DOCUMENT EXCERPT
##############################

Oxytate leruthi is a spider in the family Thomisidae. It is found in several African countries and is commonly known as Leruthi's Oxytate crab spider.

==Distribution==
Oxytate leruthi is found in Ivory Coast, Ghana, the Democratic Republic of the Congo, Malawi, and South Africa.

In South Africa, it is presently known from Gauteng, Mpumalanga, North West, and Western Cape provinces.

==Habitat and ecology==
Oxytate leruthi are free-living tree dwellers that have been sampled from Grassland, Savanna, and Fynbos biomes at altitudes ranging from 85 to 1558 m.

==Description==

The abdomen is long and narrow but does not extend past the spinnerets. The retrolateral tibial apophysis of the male is slender.

==Conservation==
Oxytate leruthi is listed as Least Concern by the South African National Biodiversity Institute due to its wide geographical range. The species is recorded in the Swartberg Nature Reserve. Due to its wide range, no conservation actions are recommended and there are no significant threats.

==Taxonomy==
Oxytate leruthi was originally described by Lessert in 1943 as Dieta leruthi from the Democratic Republic of the Congo. The species have been sampled from several countries in West, Central, and South Africa. It has not been revised but is known from both sexes and is illustrated.

##############################

Items from a dataset
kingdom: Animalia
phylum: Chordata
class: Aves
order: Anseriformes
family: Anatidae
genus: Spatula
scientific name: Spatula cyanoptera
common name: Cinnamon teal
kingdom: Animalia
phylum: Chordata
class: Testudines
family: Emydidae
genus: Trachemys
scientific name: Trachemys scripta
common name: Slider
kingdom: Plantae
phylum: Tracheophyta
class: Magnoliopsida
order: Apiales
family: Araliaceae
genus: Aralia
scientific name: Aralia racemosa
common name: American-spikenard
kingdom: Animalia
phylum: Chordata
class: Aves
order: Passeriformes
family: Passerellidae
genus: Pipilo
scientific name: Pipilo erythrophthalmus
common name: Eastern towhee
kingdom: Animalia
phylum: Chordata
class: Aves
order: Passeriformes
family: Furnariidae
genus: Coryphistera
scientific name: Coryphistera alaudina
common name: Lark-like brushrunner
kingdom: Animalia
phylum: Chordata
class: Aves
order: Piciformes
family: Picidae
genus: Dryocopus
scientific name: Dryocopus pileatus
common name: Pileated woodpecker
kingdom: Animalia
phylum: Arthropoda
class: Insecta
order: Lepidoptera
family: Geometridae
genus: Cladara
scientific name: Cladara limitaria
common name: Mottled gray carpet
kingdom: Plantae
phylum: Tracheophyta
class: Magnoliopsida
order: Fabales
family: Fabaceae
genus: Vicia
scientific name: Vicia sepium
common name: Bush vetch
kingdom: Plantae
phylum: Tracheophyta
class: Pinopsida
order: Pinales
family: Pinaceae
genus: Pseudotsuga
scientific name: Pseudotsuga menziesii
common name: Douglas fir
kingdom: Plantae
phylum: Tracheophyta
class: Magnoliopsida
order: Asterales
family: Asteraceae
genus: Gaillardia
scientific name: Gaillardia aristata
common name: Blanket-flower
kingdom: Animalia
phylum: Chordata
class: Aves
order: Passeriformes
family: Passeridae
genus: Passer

##############################

PROMPT
From the spider article above, write out the passage that begins at the words "The abdomen is" and stops after the words "no significant threats.".

ANSWER BOX
The abdomen is long and narrow but does not extend past the spinnerets. The retrolateral tibial apophysis of the male is slender.

==Conservation==
Oxytate leruthi is listed as Least Concern by the South African National Biodiversity Institute due to its wide geographical range. The species is recorded in the Swartberg Nature Reserve. Due to its wide range, no conservation actions are recommended and there are no significant threats.